Tokutek is indeed offering a MongoDB storage engine, http://www.tokutek.com/2015/01/announcing-tokumxse-v1-0-0-rc-0/
I expect the engine API to be more successful for MongoDB than it was for MySQL. The MongoDB API requires less from a storage engine than MySQL, so it is easier to implement as more work is done above the engine by generic MongoDB code. The outcome will be more robust implementations to choose from — WiredTiger, Tokutek, RocksDB and others I have yet to discover.
Mark et al.,
Cool would be something that was a joint storage engine for MySQL and MongoDB, with good performance for both. Akiban could perhaps have been a basis for that if it had survived long enough. A little extra concurrency control would be needed to serve two top-layer masters at once, but I doubt that would be the biggest of problems.
Tokutek uses the same underlying storage technology in it’s MySQL and MongoDB offerings. As Mark said, the complexity of the MySQL storage engine API is so much more complicated than for MongoDB, so the cost of entry is likely higher than most are willing to pay.
Only Tokutek has managed to implement both MongoDB and MySQL engine APIs. RocksDB is attempting to repeat that. The MySQL engine API has always been hard and it is getting harder with more functionality pushed into it.

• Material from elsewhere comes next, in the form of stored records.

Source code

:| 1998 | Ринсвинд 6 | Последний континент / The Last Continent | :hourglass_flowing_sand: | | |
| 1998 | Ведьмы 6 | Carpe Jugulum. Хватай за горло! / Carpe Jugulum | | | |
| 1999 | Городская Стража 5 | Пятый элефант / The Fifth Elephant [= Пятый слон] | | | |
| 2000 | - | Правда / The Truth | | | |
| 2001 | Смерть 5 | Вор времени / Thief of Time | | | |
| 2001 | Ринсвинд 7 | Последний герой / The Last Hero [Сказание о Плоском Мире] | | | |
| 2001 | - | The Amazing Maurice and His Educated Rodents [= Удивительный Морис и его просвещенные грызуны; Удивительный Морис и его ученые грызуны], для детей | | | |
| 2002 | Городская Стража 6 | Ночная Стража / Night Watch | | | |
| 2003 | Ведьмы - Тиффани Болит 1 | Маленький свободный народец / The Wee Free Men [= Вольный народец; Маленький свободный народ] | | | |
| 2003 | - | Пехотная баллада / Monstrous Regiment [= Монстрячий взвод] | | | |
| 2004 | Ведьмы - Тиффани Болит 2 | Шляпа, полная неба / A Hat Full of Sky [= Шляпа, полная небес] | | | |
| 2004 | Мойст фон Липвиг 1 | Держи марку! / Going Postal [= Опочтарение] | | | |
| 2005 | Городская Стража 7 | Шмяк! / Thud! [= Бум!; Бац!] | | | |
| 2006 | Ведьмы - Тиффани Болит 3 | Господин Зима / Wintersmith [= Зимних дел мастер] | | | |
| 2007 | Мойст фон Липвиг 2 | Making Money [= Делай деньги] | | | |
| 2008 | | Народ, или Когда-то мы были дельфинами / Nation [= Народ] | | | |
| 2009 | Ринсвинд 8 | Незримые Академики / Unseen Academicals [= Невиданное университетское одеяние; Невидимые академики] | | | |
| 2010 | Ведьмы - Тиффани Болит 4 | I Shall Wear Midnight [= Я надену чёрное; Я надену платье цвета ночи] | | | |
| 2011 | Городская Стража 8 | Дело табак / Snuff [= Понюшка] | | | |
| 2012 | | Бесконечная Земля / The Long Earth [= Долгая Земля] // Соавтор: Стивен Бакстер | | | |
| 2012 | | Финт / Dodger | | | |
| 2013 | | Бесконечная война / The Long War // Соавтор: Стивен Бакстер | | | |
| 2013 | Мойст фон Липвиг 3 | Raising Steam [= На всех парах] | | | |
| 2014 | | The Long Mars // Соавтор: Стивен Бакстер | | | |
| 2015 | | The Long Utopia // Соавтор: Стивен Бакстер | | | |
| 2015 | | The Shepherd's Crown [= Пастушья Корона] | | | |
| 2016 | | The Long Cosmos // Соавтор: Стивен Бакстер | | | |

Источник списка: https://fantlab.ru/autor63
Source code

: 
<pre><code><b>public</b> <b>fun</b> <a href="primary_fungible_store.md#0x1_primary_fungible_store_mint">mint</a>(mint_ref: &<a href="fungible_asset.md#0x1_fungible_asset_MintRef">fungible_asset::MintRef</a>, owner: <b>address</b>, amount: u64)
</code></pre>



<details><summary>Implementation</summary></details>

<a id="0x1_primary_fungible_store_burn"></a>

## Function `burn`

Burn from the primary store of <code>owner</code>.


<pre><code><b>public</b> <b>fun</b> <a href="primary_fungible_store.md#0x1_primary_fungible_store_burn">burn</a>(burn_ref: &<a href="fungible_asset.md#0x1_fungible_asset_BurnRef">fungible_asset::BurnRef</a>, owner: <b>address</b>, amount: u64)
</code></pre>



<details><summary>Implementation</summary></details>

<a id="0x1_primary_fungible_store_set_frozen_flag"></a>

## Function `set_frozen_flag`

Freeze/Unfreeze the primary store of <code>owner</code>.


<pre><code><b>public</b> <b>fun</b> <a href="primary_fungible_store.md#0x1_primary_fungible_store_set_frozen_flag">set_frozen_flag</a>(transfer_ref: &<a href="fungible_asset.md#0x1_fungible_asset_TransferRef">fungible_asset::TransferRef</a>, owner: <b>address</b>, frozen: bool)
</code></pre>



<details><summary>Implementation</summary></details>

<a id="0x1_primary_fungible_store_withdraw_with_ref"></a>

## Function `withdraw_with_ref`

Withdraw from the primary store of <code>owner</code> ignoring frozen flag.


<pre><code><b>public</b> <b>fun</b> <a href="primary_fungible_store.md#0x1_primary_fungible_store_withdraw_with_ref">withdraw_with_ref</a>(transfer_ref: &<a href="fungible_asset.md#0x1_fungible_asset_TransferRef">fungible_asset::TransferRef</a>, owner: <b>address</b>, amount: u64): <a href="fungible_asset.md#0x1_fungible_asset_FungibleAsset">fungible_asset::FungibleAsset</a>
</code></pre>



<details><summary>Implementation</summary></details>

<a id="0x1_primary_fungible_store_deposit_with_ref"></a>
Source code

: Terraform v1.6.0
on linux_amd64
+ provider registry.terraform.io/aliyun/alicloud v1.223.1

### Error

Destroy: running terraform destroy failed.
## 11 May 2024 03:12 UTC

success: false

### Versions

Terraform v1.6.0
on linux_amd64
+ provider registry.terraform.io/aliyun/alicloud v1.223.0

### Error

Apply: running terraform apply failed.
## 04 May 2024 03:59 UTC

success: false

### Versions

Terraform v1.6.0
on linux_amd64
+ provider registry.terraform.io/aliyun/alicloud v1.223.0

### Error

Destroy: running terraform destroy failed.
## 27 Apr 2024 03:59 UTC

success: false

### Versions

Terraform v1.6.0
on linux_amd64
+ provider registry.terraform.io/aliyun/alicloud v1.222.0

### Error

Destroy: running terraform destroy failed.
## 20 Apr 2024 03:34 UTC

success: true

InnoDB has gotten much better since Oracle became the owner of MySQL, but that also means we might end up in an InnoDB-only world — https://twitter.com/morgo/status/565207495035990017
Maybe MySQL will target engine diversity when innovation and interest moves over to MongoDB. MyISAM could have been a lot better many years ago just by making it crash-safe for single-writer, multi-reader workloads.
Is it possible for MySQL to both innovate/improve InnoDB while retaining a storage engine API for others to participate? I’m starting to believe that an InnoDB-only world is inevitable.